= Pasaje citado =
((
Como es habitual en las catástrofes nacionales –recordemos a Tacoa, el desbordamiento del río Limón, la explosión del gasoducto en la autopista Caracas-Valencia–, no se sabe y nunca se sabrá cuánta gente ha muerto ni cuánta quedó desamparada, pero las cifras menos pesimistas hablan de 30 mil fallecidos. Las imágenes más aterradoras se vieron en el exterior, filmadas por CNN y otras cadenas. Ellos mostraron no sólo los cadáveres, sino también esos inauditos saqueos que la televisión local se abstuvo de exhibir, quizá por mera vergüenza ajena ante los bárbaros.

No obstante, los medios de comunicación cumplieron una labor valiente y solidaria, conectando al país y haciendo las veces de faro orientador en medio del desconcierto y el desastre. Fueron como nunca espejo de la realidad. Incluso con el aberrante caso de Luis Landaeta, el mitómano, saqueador de conciencias, que engañó por un momento a todo el mundo: desde César Miguel Rondón hasta Hugo Chávez Frías.

Pero al momento de escribir este editorial, cuando prosiguen las labores de rescate, se incentiva la ayuda externa y Venezuela comienza a organizarse a partir de la Constitución aprobada el mismo día de la gran tragedia, lo que más preocupa al país pensante es encontrar el camino para la recuperación. Descubrir una ruta para poner en marcha el aparato productivo y desarrollar la economía, lo que es hoy más necesario que nunca. El muy difícil 1999 hacía previsible un año 2000 supercomplicado en lo económico y también en lo político, habida cuenta del estilo demostrado por el gobierno y la inminencia del inicio de las reformas previstas en la nueva Carta Magna.

Lamentablemente, la catástrofe hace aún más sombrío el panorama, pero absolutamente inevitable el camino de la reactivación. Ahora no queda más remedio que aunar esfuerzos y unir voluntades y acometer la gran tarea en la que el gobierno y la empresa privada deben ocuparse juntos: encontrar la salida que más convenga al gran interés nacional. Es lo único que cuenta. Si así sucede, al menos habrá consuelo para tanta desgracia.
))
= Líneas extraídas =
((
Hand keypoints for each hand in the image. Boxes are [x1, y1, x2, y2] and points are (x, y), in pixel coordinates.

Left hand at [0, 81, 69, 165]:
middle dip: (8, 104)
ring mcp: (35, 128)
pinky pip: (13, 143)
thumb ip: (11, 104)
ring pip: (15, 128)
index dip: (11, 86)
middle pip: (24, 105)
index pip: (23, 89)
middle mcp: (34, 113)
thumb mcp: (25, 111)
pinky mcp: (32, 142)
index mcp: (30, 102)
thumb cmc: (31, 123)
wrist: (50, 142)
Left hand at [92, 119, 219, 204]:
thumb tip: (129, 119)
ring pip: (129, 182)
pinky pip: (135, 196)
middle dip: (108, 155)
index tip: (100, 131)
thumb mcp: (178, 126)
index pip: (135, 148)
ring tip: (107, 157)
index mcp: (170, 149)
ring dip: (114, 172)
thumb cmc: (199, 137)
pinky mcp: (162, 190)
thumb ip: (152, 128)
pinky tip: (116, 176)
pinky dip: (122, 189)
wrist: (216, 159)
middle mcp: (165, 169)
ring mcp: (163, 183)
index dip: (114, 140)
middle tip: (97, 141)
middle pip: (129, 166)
))
= Partes del ejercicio =
• A. Extraiga del editorial todo el fragmento que va desde "No obstante, los" hasta "Hugo Chávez Frías.".
• B. Responda estas preguntas según el editorial:
(i) ¿Cuántos fallecidos indican las cifras menos pesimistas?
(ii) ¿Cómo se llama el mitómano que engañó por un momento a todo el mundo?
(iii) ¿Qué se aprobó el mismo día de la gran tragedia?

= Respuestas por tarea =
• A.
No obstante, los medios de comunicación cumplieron una labor valiente y solidaria, conectando al país y haciendo las veces de faro orientador en medio del desconcierto y el desastre. Fueron como nunca espejo de la realidad. Incluso con el aberrante caso de Luis Landaeta, el mitómano, saqueador de conciencias, que engañó por un momento a todo el mundo: desde César Miguel Rondón hasta Hugo Chávez Frías.

• B.
(i) 30 mil fallecidos.
(ii) Luis Landaeta.
(iii) La Constitución.